Available records »

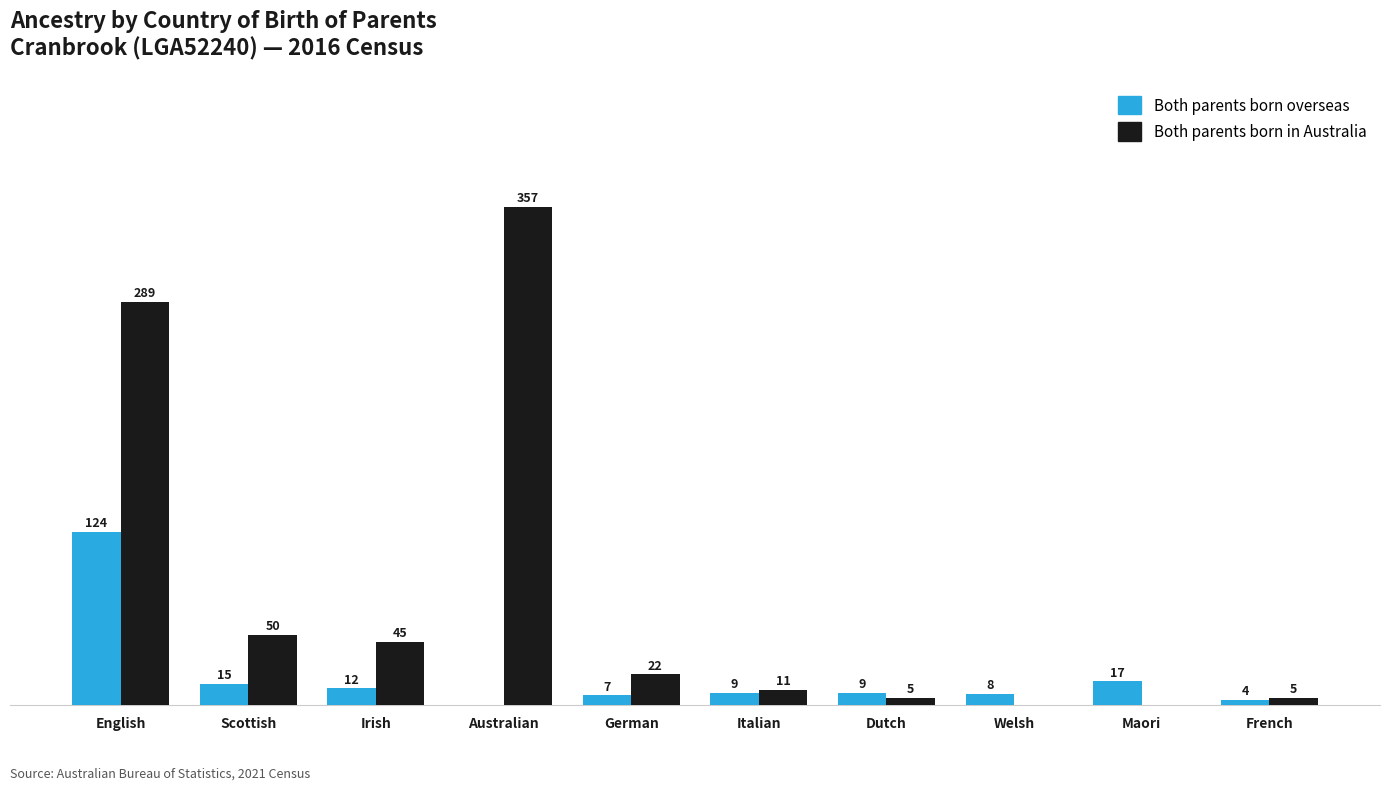

Is the value of Both parents born overseas at Irish greater than the value of Both parents born in Australia at Irish?

No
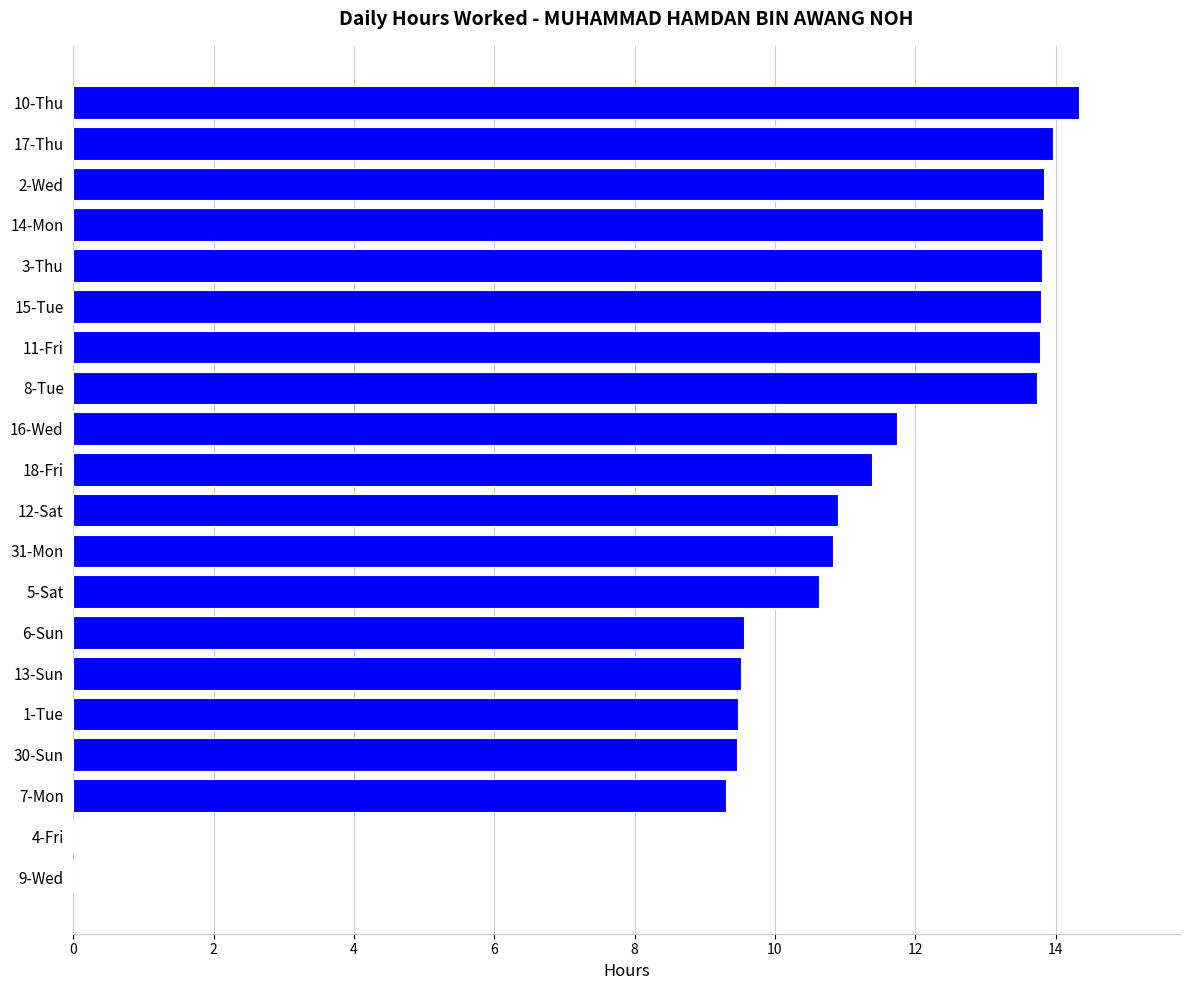

The value at 12-Sat is 17.5. True or false?

False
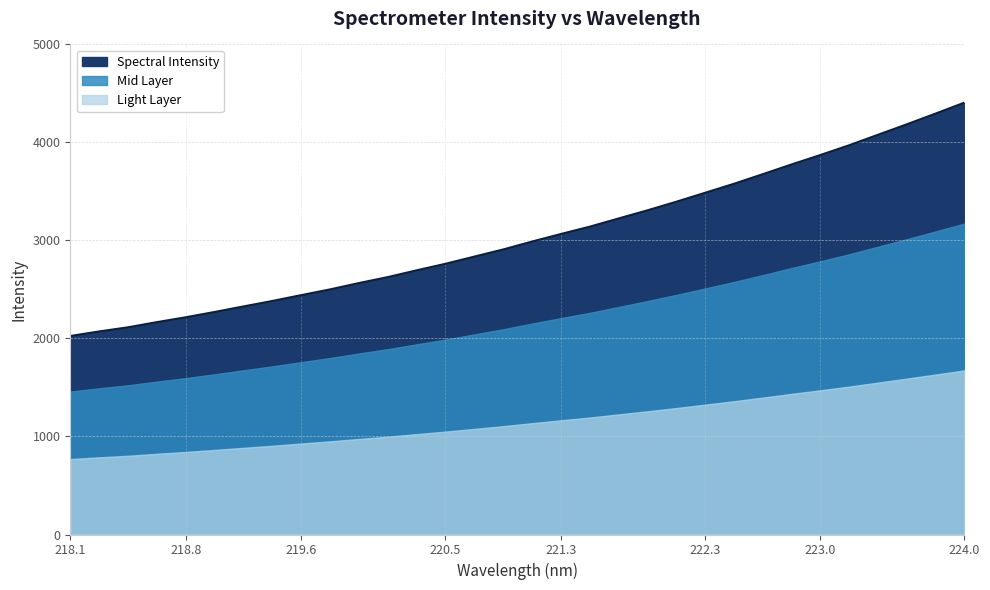

What is the sum of the values at 219.9712 and 222.0721?

5960.2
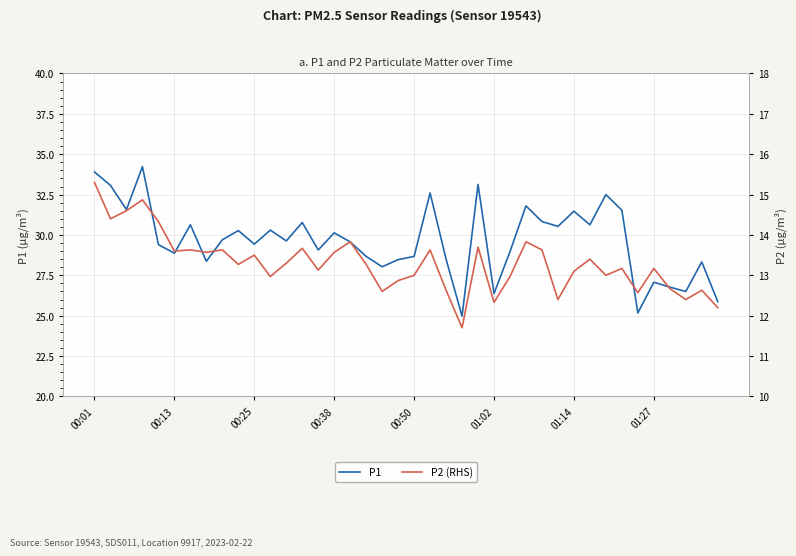

What is the minimum value for P1?

25.0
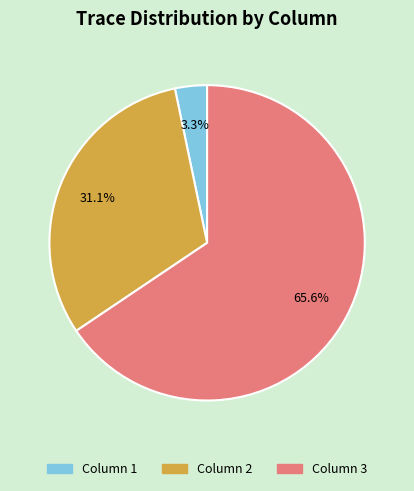

To the nearest percent, what is the difference between the largest and smallest slice percentages?

62%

What the exercise asks » Rewrite the data above, replacing "parents" with "guardians" and keeping everything else the same. Leave out the pictures.

Answer box »
Is the value of Both guardians born overseas at Irish greater than the value of Both guardians born in Australia at Irish?

No

The value at 12-Sat is 17.5. True or false?

False

What is the sum of the values at 219.9712 and 222.0721?

5960.2

What is the minimum value for P1?

25.0

To the nearest percent, what is the difference between the largest and smallest slice percentages?

62%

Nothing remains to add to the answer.